A morte do jornalista britânico Dom Phillips, confirmada pela família, mas ainda negada pela Polícia Federal, é mais um capítulo da série de agressões contra profissionais da imprensa no Brasil. Phillips morava no Brasil desde 2007 e era conhecido pelo amor à Amazônia e trabalhos que denunciavam crimes ambientais na região e desrespeito aos indígenas.
Desde 2019, conforme levantamento da Associação Brasileira de Jornalismo Investigativo (Abraji), os ataques contra jornalistas, no exercício da profissão, cresceram 248%. Há três anos, as estatísticas marcavam 130 casos de agressões a jornalistas no Brasil. Ao final de 2021, o Brasil contabilizou 453 ocorrências, aponta o relatório da Abraji.
A média é de 1,2 casos por dia no país. Segundo a Federação Nacional dos Jornalistas (Fenaj), 2021 foi, inclusive, o ano mais violento da história para jornalistas que atuam no país. Estudos feitos por ambos os órgãos apontam que os profissionais da imprensa foram vítimas de 140 casos de censura, o que é vedado pela Constituição Federal.
Também foram observados registros de descredibilização da imprensa, ataques verbais e virtuais, ameaças, intimidações, agressões físicas, cerceamentos à liberdade de imprensa por ações judiciais, atentados, assasinato e impedimentos de exercício da atividade.
Em 2021, pelo menos dois profissionais da imprensa foram vítimas de homicídio, aponta a Fenaj. O primeiro caso foi registrado em 4 de abril, quando o radialista Weverton Rabelo Fróes, de 32 anos, foi morto a tiros em frente à casa onde morava em Planaltino, no Sudoeste da Bahia.

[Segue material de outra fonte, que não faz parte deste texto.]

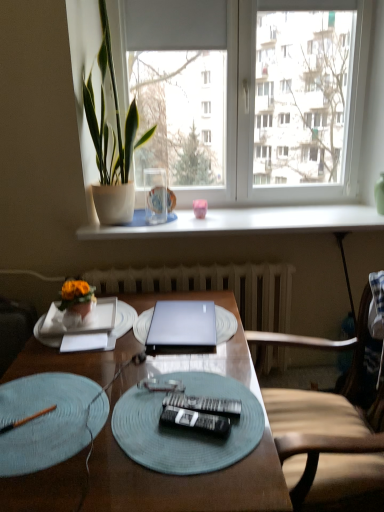
At what (x,y) coordinates should I click in order to perform the action: click on vacant area that lies to the right of light blue textured placemat at lower left. Please return your answer as a coordinate pair (x, y). The height and width of the screenshot is (512, 384). Looking at the image, I should click on (162, 416).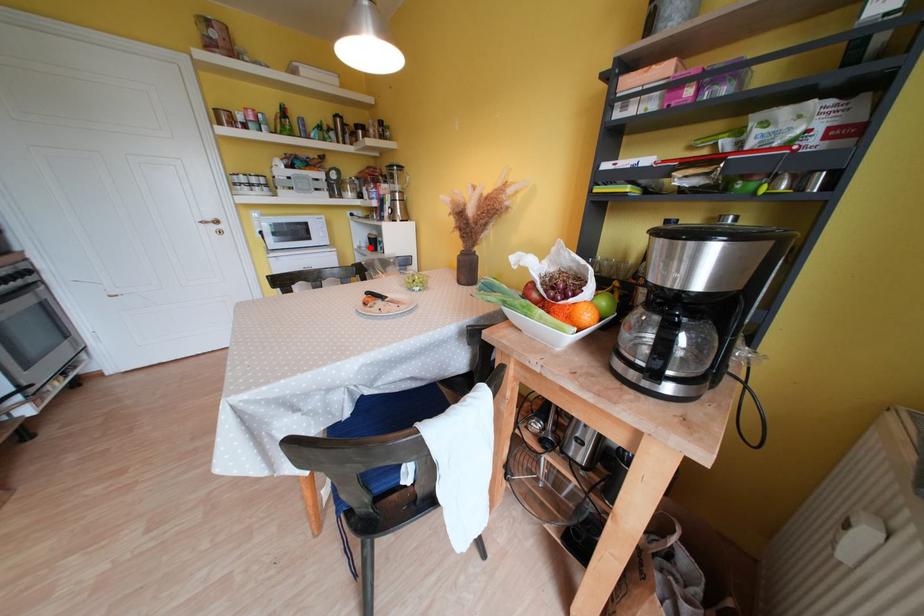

O autor do crime não foi identificado. O radialista já havia reportado, antes do assassinato, que estava recebendo ameaças de fechamento da Rádio Antena 1. em que trabalhava. O outro caso que terminou em morte foi do jornalista Eranildo Ribeiro da Cruz, de 54 anos. Morador de Almeirim, no Pará, ele foi encontrado em casa amarrado, nu, e com sinais de tortura e um ferimento na cabeça.
O repórter, conforme a Fenaj, estava “apurando possíveis fraudes na eleição municipal e também denunciou a morte de um bebê por suposta negligência da Prefeitura Municipal”. O caso foi classificado pela polícia como latrocínio.

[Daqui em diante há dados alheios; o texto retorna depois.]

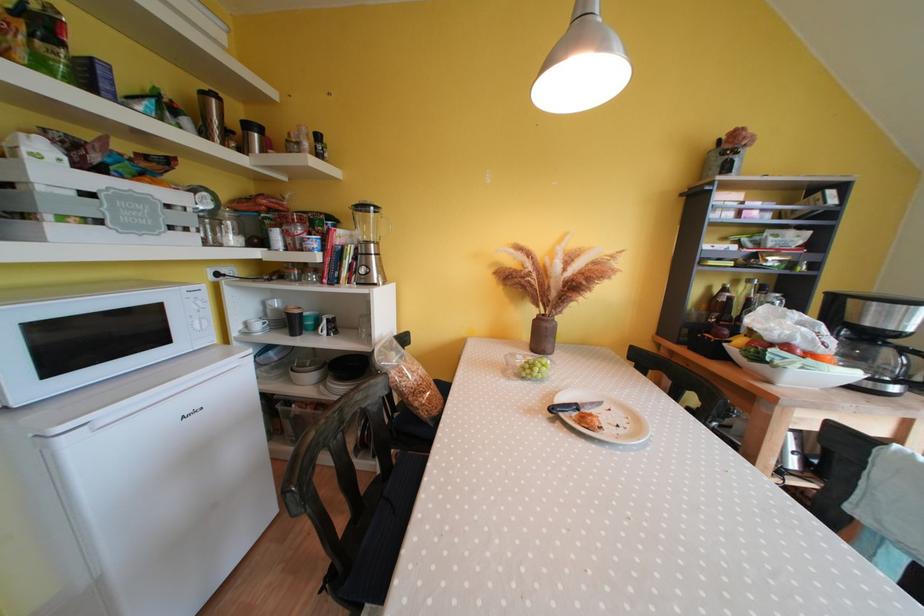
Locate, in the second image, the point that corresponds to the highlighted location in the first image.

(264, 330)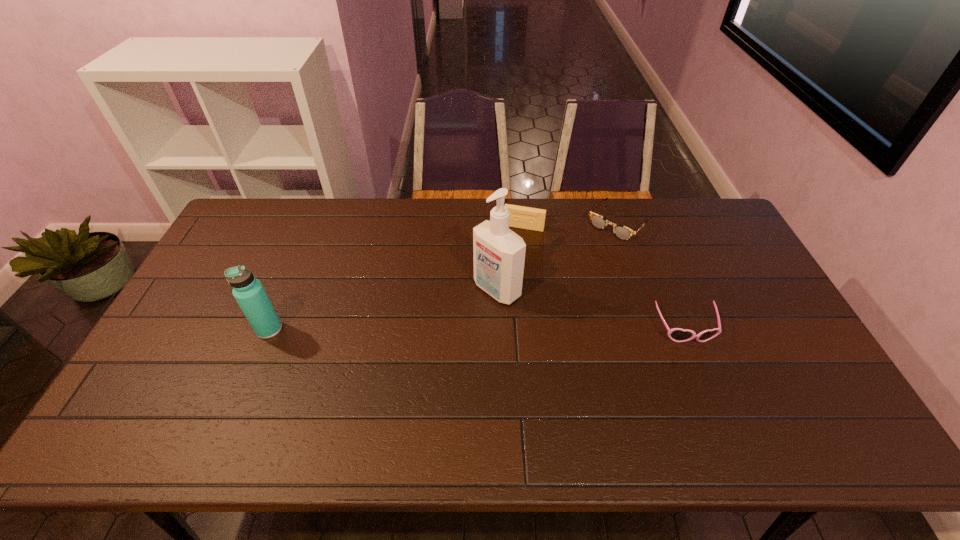
The height and width of the screenshot is (540, 960). I want to click on vacant spot on the desktop that is between the leftmost object and the sunglasses and is positioned at the front of the third tallest object with spools, so coord(493,329).

Find the location of a particular element. This screenshot has width=960, height=540. free space on the desktop that is between the thermos bottle and the sunglasses and is positioned on the frame of the spectacles is located at coordinates (516, 329).

Where is `free spot on the desktop that is between the thermos bottle and the sunglasses and is positioned on the front label of the cleansing agent`? The height and width of the screenshot is (540, 960). free spot on the desktop that is between the thermos bottle and the sunglasses and is positioned on the front label of the cleansing agent is located at coordinates (444, 329).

No entanto, "o homem que foi preso e confessou que matou o jornalista para roubar, apontou mais um envolvido no homicídio, que pode ter tido outro motivo para o crime”, assinala a Fenaj.
Conforme a Federação, o presidente Jair Bolsonaro (PL), desde que assumiu a Presidência, em 2019, tornou-se o principal autor de ataques a veículos de comunicação e jornalistas. "Em 2021, repetindo a mesma posição ocupada nos dois anos anteriores, ele foi o responsável direto por 147 ocorrências (34,19% do total), a maioria delas, tentativas de descredibilização da imprensa (129), mas também por 18 casos de agressões verbais diretas aos jornalistas", afirma.

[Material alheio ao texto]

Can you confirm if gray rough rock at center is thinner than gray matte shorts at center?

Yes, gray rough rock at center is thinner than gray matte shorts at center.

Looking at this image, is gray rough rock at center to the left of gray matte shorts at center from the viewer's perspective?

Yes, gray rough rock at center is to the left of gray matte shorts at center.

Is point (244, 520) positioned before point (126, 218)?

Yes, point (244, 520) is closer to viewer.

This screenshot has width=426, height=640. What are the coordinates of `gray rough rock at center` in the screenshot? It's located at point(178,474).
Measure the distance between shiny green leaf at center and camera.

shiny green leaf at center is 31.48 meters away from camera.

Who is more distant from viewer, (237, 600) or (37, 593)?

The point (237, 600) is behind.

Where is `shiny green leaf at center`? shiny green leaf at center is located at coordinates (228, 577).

A Fenaj ainda atesta que outros 40 ataques contra os profissionais da imprensa vieram de políticos ou de assessores de gabinete. Neste caso, estão relacionadas agressões físicas e verbais, ataques virtuais e ameaças.
“O Jornalismo é um dos pilares das sociedades democráticas e não há Jornalismo sem jornalistas. Portanto, é responsabilidade de todos combater ações de quem quer que seja, inclusive do presidente da República, para a disseminação de uma cultura da violência contra jornalistas”, disse a presidente da Fenaj, Maria Braga, em relatório publicado sobre violência contra a categoria.
Já para a Abraji, as estatísticas elevadas de agressões aos profissionais da imprensa evidenciam um esforço, que parte de atores estatais, de enfraquecer o trabalho jornalístico no Brasil. A associação cita a disseminação de discursos contra a mídia e a perseguição sistemática a jornalistas.
“Esse movimento pode ter um impacto mais amplo no país, fragilizando também suas bases e instituições democráticas. Este estudo se encerra com uma reflexão sobre as principais tendências observadas no monitoramento e recomendações aos diversos atores envolvidos nesse cenário”, atesta a Abraji.